Analysts in the employ of the government use sophisticated accounting data to check for the growth of discrepancies in balances which if measured completely and accurately should be zero. They also engage in sensitivity analyses of data which show the academic estimates imply phenomena that simply are not observed in the real world by any standard of measurement.
Some part of the observed differences in the estimates are due to definitions of the underground economy. Government estimates focus on the amount of income that goes unreported to the tax collectors on the one hand and is unrecorded by Statistics Canada on the other. The academic estimates include illegal activities which may be as much as 1 per cent to 2 per cent of the national income.
Some academics know of the professional bias of government analysts who prefer not to be reporting that they have done their job poorly and that they tend to make continuous adjustments to their data to avoid the development of the kind of large errors the academics claim to have discovered.
While this criticism is probably unfair, there was the astounding revelation that the U.S. Internal Revenue Service has doubled its official estimate of the amount of tax evasion after a new head had been appointed. He is alleged to have decided that the estimate of 5 per cent evasion, twice that given by his predecessor, would strengthen with congress his case for more tax collectors. The IRS is now investigating its own internal auditors. Some academics noted that official positions on the issue now imply that Canadians are 10 times as honest as Americans in filing their income tax returns.
Dr. Don Drummond, deputy minister of finance for fiscal affairs, put much credence in the maximum of 5 per cent figure for the underground economy. Importantly, he noted that this figure represents a serious problem. It equals about $35 billion and, at $17 of federal revenue per $100 of national income, it amounts to about $6 billion of foregone taxes. This is not
enough to eliminate last year's regular deficit of $42 billion but enough to help significantly the fight for a balanced budget.
However, it is unlikely that the full 5 per cent of the more or less officially admitted maximum underground economy can ever be brought into the open and made taxable. Yet I would argue that the lowering of taxes might make for more tax revenue than the $6 billion suggested by the government representatives.

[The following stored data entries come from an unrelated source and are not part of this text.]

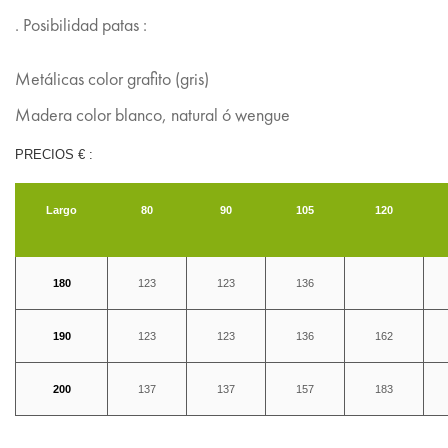
. Posibilidad patas :
Metálicas color grafito (gris)
Madera color blanco, natural ó wengue
PRECIOS € :
Largo
80
90
105
120
180
123
123
136
190
123
123
136
162
200
137
137
157
183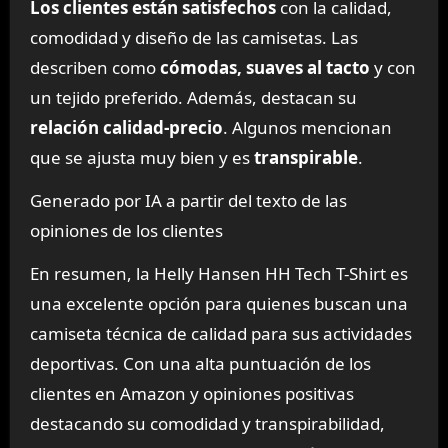
Los clientes están satisfechos
con la calidad,
comodidad y diseño de las camisetas. Las
describen como
cómodas, suaves al tacto
y con
un tejido preferido. Además, destacan su
relación calidad-precio
. Algunos mencionan
que se ajusta muy bien y es
transpirable
.
Generado por IA a partir del texto de las
opiniones de los clientes
En resumen, la Helly Hansen HH Tech T-Shirt es
una excelente opción para quienes buscan una
camiseta técnica de calidad para sus actividades
deportivas. Con una alta puntuación de los
clientes en Amazon y opiniones positivas
destacando su comodidad y transpirabilidad,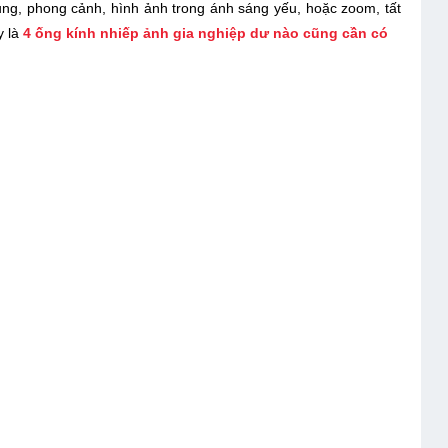
ng, phong cảnh, hình ảnh trong ánh sáng yếu, hoặc zoom, tất
y là
4 ống kính nhiếp ảnh gia nghiệp dư nào cũng cần có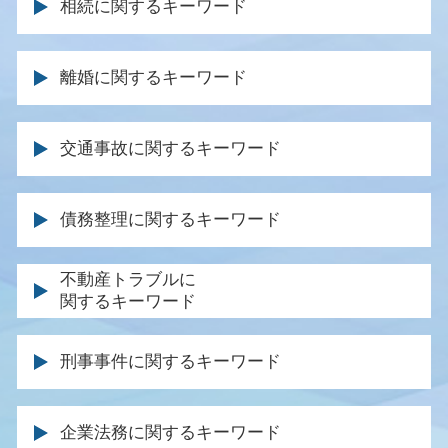
相続に関するキーワード
相続 生命保険 受取 人
離婚に関するキーワード
遺産分割 まとまらない
分割 協議
離婚裁判 期間
相続人 弁護士
交通事故に関するキーワード
親権 とは
遺言 相談
養育費 調停
借金 遺産 相続
被害者 請求期間
調停 弁護士
債務整理に関するキーワード
遺産分割 遺言
示談交渉 保険会社
離婚調停 慰謝料
相続 期限
弁護士特約 過失割合
養育費 金額 決め方
民事再生 メリット
不動産トラブルに
死亡 退職金
交通事故 通院費用
親権 父親
関するキーワード
個人再生 ブラックリスト 期間
遺留分侵害額請求権 時効
事故 保険会社 交渉
財産分与 裁判
個人再生 官報
相続 手続き 期限
交通事故 逸失利益
不動産 契約トラブル 弁護士
離婚調停 応じない
債務 弁済 調停
遺留分 権利者
刑事事件に関するキーワード
交通事故 加害者 弁護士 対応
賃貸住宅 トラブル
親権 監護権 違い
車 破産
遺留分 侵害
人身事故 物損事故 違い
強制執行 明け渡し
離婚届 協議離婚
弁護士 ブラックリスト
相続放棄 手続き
刑事裁判 否認事件
休業損害 いつもらえる
建物 明け渡し 訴訟
養育費 取り決め
企業法務に関するキーワード
任意整理 法律事務所
遺言執行者 遺産分割協議
示談 刑事事件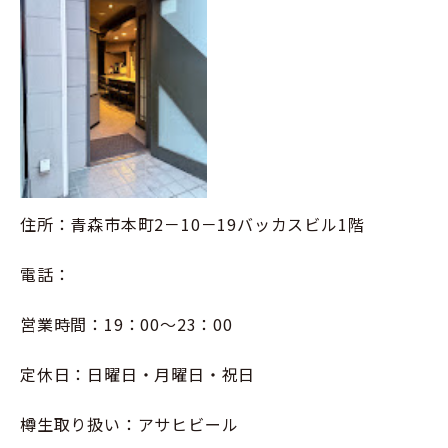
住所：青森市本町2－10－19バッカスビル1階
電話：
営業時間：19：00～23：00
定休日：日曜日・月曜日・祝日
樽生取り扱い：アサヒビール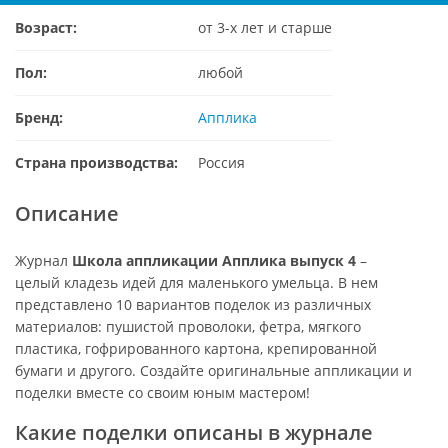
Возраст:
от 3-х лет и старше
Пол:
любой
Бренд:
Апплика
Страна производства:
Россия
Описание
Журнал
Школа аппликации Апплика выпуск 4
–
целый кладезь идей для маленького умельца. В нем
представлено 10 вариантов поделок из различных
материалов: пушистой проволоки, фетра, мягкого
пластика, гофрированного картона, крепированной
бумаги и другого. Создайте оригинальные аппликации и
поделки вместе со своим юным мастером!
Какие поделки описаны в журнале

For one, returns from after tax legal income would rise relative to the returns from illegal activities. More important, there would be reduced incentives to produce in the informal unmeasured household sector. This effect will be enlarged considerably when the economy recovers and the number of persons on welfare and UIC is reduced.

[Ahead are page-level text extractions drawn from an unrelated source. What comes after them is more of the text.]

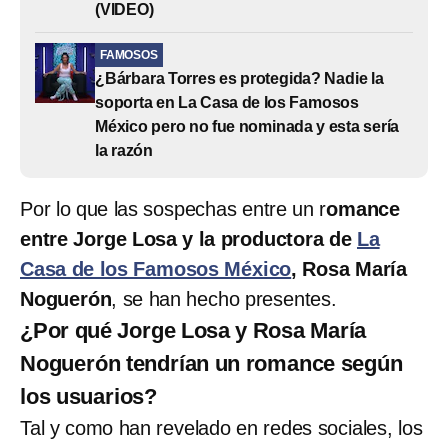
(VIDEO)
FAMOSOS
¿Bárbara Torres es protegida? Nadie la
soporta en La Casa de los Famosos
México pero no fue nominada y esta sería
la razón
Por lo que las sospechas entre un r
omance
entre Jorge Losa y la productora de
La
Casa de los Famosos México
, Rosa María
Noguerón
, se han hecho presentes.
¿Por qué Jorge Losa y Rosa María
Noguerón tendrían un romance según
los usuarios?
Tal y como han revelado en redes sociales, los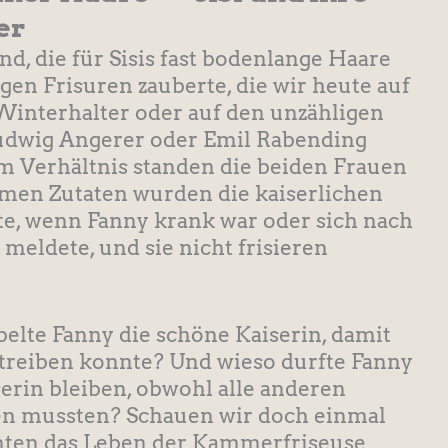
er
d, die für Sisis fast bodenlange Haare
igen Frisuren zauberte, die wir heute auf
Winterhalter oder auf den unzähligen
Ludwig Angerer oder Emil Rabending
 Verhältnis standen die beiden Frauen
men Zutaten wurden die kaiserlichen
e, wenn Fanny krank war oder sich nach
 meldete, und sie nicht frisieren
lte Fanny die schöne Kaiserin, damit
etreiben konnte? Und wieso durfte Fanny
erin bleiben, obwohl alle anderen
en mussten? Schauen wir doch einmal
chten das Leben der Kammerfriseuse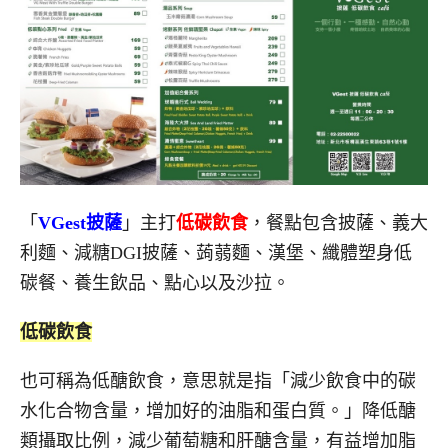
「
VGest披薩
」主打
低碳飲食
，餐點包含披薩、義大
利麵、減糖DGI披薩、蒟蒻麵、漢堡、纖體塑身低
碳餐、養生飲品、點心以及沙拉。
低碳飲食
也可稱為低醣飲食，意思就是指「減少飲食中的碳
水化合物含量，增加好的油脂和蛋白質。」降低醣
類攝取比例，減少葡萄糖和肝醣含量，有益增加脂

It is believed that persons on social assistance use much of their free time to work in this unmeasured sector which is not included in the official estimates of the underground economy. They would do less of this kind of work, hire others to do it and pay with income from their own formal work. Many economists believe that this tendency would be strengthened even more if the pending redesign of social programs makes it more difficult and less rewarding to remain on social and UIC assistance.
Let me conclude by summarizing my argument. The underground economy in Canada is large and policies that result in shrinking it would result in significant increases in tax revenue. The federal government has the opportunity to achieve this outcome by the lowering of average and marginal tax rates, the elimination and simplification of regulations and the reform of the social programs.
The issues and opportunities are clear. It is time to act on them.